[Given data]:
---*---

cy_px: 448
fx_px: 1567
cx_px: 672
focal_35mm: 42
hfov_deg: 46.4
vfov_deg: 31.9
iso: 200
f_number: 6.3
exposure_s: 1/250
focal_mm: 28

---*---

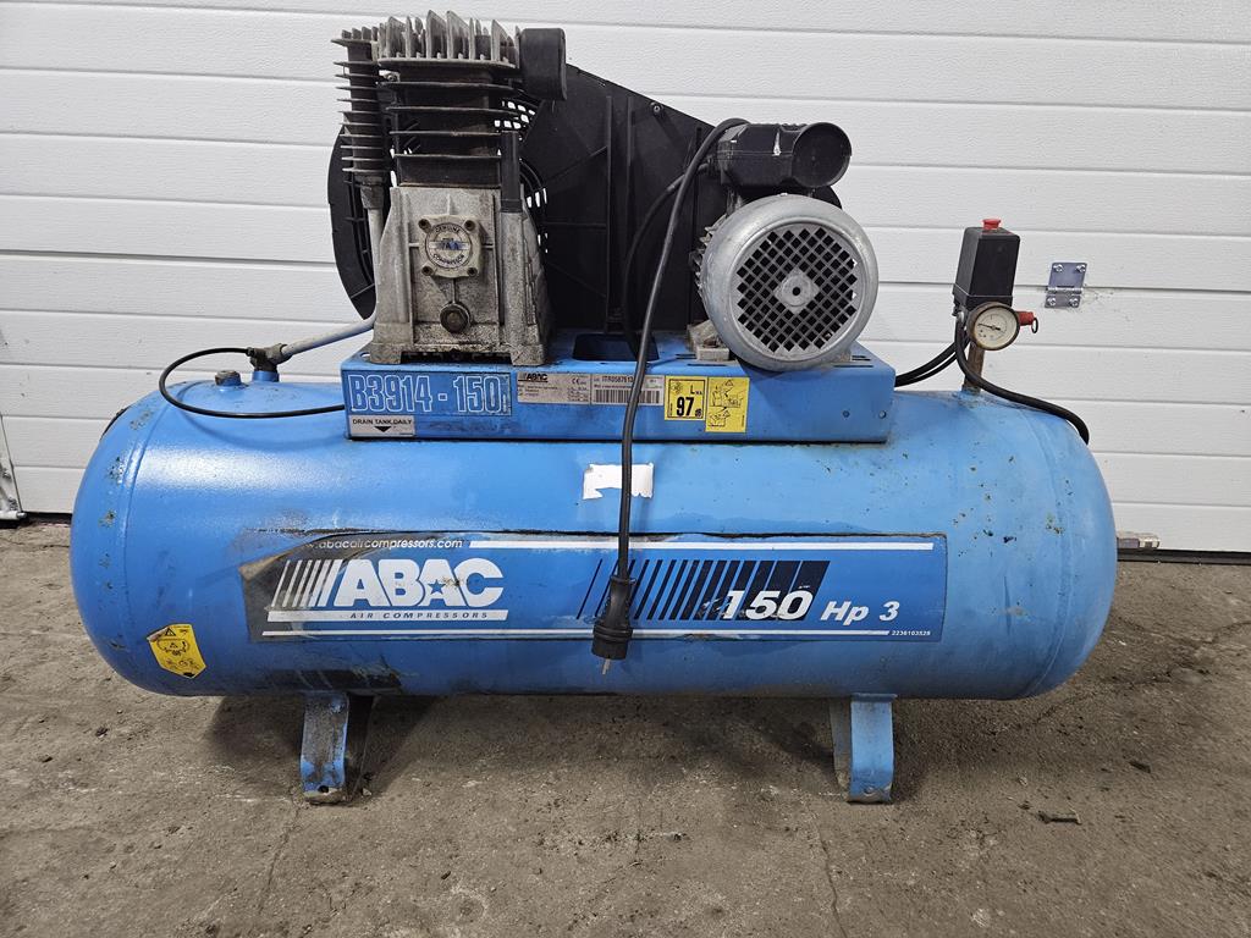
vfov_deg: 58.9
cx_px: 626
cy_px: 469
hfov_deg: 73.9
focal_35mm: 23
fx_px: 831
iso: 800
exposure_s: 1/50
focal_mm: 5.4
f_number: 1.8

---*---

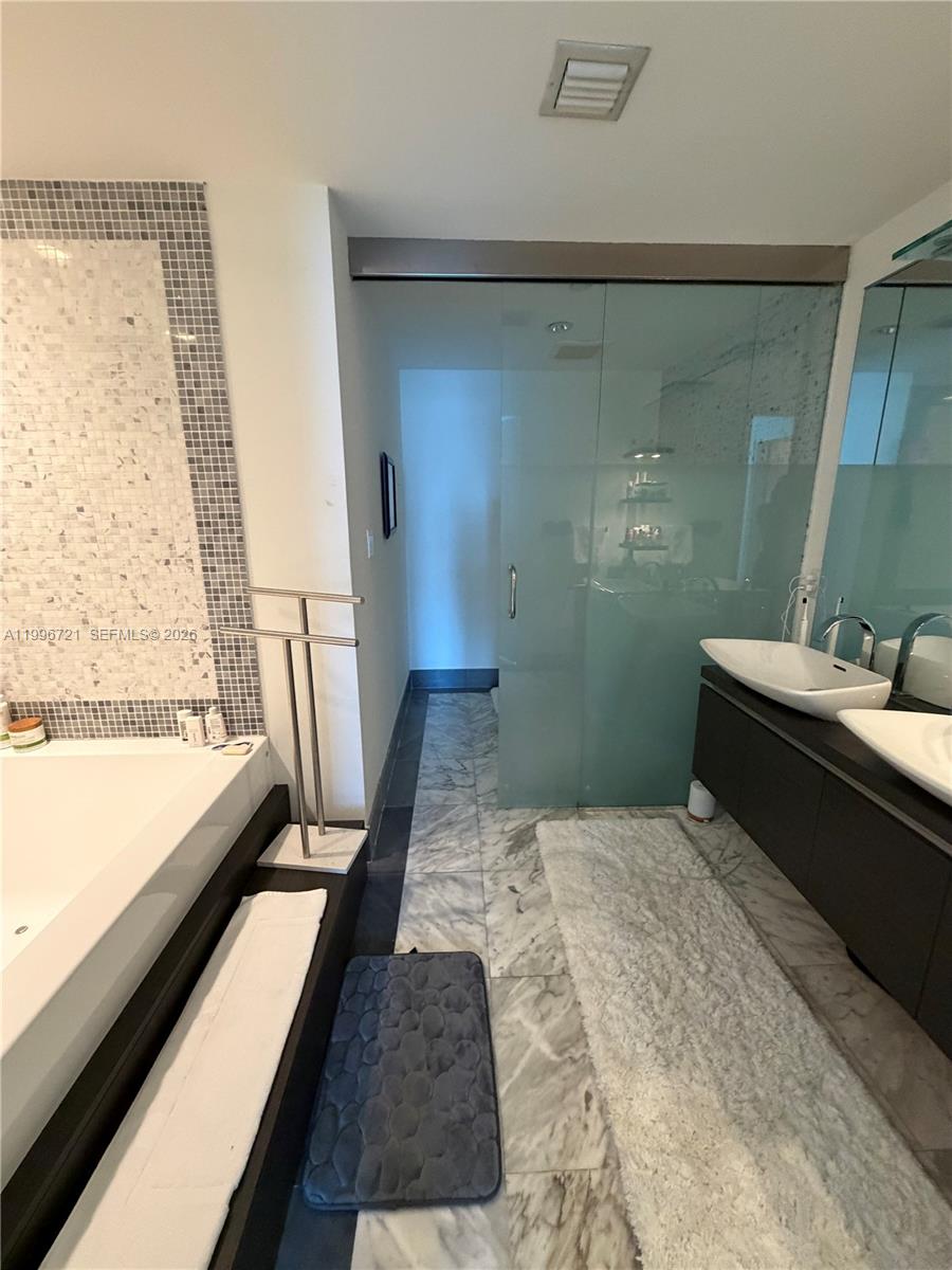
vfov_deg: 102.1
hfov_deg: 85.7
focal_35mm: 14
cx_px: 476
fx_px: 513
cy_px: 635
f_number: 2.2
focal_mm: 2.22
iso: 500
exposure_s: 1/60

---*---

[Goal of the exercise]:
Output the lines above exactly, but only those between the line holding "focal_35mm: 14" and the line holding "exposure_s: 1/60", inclusive.

[Written response]:
focal_35mm: 14
cx_px: 476
fx_px: 513
cy_px: 635
f_number: 2.2
focal_mm: 2.22
iso: 500
exposure_s: 1/60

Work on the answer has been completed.